─── Quoted passage ───

But, it should not go without saying that such a view aligns with Eichmann’s deliberately-crafted legal defense through which he sought to evade liability, to present himself as someone who was motivated, above all, by a desire to follow orders rather than conscious, racist animus. The picture of Eichmann that emerges instead from mountains of documents released a decade or more after the trial is not, however, that of a grey, thoughtless bureaucrat but of an enthusiastically vicious anti-Semite and racist who relished the spotlight, who boasted of his racism, and welcomed any inflated account of his role in atrocities (cf. Stangneth, Eichmann before Jerusalem).

This does not mean it would be better to treat fascism as if it were unconnected with the everyday functioning of racism, white supremacy and anti-Semitism. Accounts of the rise and murderous teleology of fascism as a kind of malign, satanic possession mystify the banality of fascism’s appeal. Such explanations dangerously ignore the ways in which that appeal is facilitated and sustained. Every chronicle of fascism as an inexplicable deviation from the ‘ordinary’ daily life in capitalism or as the working of supernatural forces obscures its tangible pay-off for some.

There is nothing secret about what those benefits were for parts of the population. Parts of the Left dislike talking about this aspect because denying that some working class people support fascism keeps a fetishistic, homogeneous, implicitly white view of ‘the working class’ intact, and maintaining that view is treated as far more important than addressing the racism that is pivotal to cross-class, nationalist alliances around the possession of whiteness.

─── Entries shown ───

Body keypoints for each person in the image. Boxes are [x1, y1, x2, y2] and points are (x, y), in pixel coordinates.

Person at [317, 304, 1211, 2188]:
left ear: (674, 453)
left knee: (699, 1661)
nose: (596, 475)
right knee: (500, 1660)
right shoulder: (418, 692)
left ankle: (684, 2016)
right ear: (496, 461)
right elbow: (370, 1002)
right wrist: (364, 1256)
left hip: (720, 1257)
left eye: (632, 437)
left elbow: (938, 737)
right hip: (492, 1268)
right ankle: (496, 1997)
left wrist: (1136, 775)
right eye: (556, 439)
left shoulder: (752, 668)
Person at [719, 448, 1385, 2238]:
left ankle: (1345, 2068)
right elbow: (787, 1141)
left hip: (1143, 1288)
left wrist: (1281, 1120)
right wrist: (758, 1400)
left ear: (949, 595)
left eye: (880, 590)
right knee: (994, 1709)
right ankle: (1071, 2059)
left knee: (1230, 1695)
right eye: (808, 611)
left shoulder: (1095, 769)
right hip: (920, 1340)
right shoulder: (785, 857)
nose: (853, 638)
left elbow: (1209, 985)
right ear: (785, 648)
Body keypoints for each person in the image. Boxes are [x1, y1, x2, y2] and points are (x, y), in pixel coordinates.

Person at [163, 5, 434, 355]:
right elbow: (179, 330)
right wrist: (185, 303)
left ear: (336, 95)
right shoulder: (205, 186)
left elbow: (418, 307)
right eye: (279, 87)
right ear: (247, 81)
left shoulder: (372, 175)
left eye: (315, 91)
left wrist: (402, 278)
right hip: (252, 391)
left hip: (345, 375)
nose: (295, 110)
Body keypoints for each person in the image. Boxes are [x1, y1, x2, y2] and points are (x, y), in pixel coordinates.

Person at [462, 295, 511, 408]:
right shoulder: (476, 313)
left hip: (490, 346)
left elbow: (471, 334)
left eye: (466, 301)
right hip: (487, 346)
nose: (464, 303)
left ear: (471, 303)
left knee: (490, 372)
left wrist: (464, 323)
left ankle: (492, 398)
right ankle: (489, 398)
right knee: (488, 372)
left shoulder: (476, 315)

───

Tasks:
1) In the passage on Eichmann and fascism, what did Eichmann seek to evade through his deliberately crafted legal defense?
2) Carry on the passage on Eichmann and fascism from the end of its last paragraph.

Answer section:
1) Liability.

2)
But it is nevertheless an open secret that, from the mid-1930s in Germany, that pay-off involved the elaboration of a generous, racially-exclusive welfare state supportive of ‘Aryan’ families and ‘productive’ workers. That understanding of economics and welfare involved the Malthusian fabrication of a ‘problem of overpopulation’—the Nazi obsession with ‘parasitic bankers’ and ‘unproductive’ populations (such as ‘lazy Poles’) in the occupied zones—that culminated in the logistical organization of an industrial-scale ‘final solution’ (cf. Aly and Heim, Architects of Annihilation). It is a reminder that when the ugly premises of population theory and (racial-sexual) productivism are given credence as ‘legitimate concerns’ and economic truths, the worst horrors can be redefined as harsh but reasonable solutions to a seemingly self-evident ‘problem.’

If there are lessons to be drawn with the present moment, it begins by not avoiding the connection between claims about the economic interests of ‘ordinary’ people and fascism. For while ‘economic anxiety’ is certainly a euphemism for the bundle of evangelical racism, white supremacy and misogyny that swept Trump into the White House, there is surely a lot more that could be written about how this ‘economic anxiety’ links to the economic nationalist (oikonomic) dream of a racially-exclusive, normatively familial welfare state. Arendt’s discussion of oiko-politics in The Human Condition is an important, if fleeting and limited, contribution to this. I part company with, among other things, her elision of the enslavement that makes her idealization of the political possible (cf. Contract and Contagion, 60-61). The other side of that idealization is her appalling disparagement of black university students, whose function it is to reinscribe the whiteness of the Arendtian public-political sphere (cf. Kathryn Gines, Hannah Arendt and the Negro Question).

In any event, Arendt’s deconstruction of her own assumption that only exceptional monsters engage in monstrous acts may well be useful to someone who has never come across a Nazi in person but, more importantly, someone who is nevertheless convinced from the outset that Nazism is grotesque. But even if we leave aside the fact that the circumstances in which Arendt observed Eichmann occurred during his trial for mass murder are not the same as interviewing Nazis who, today, are engaged in recruiting, it has to be admitted that the writer who has never encountered a Nazi is a very narrow category.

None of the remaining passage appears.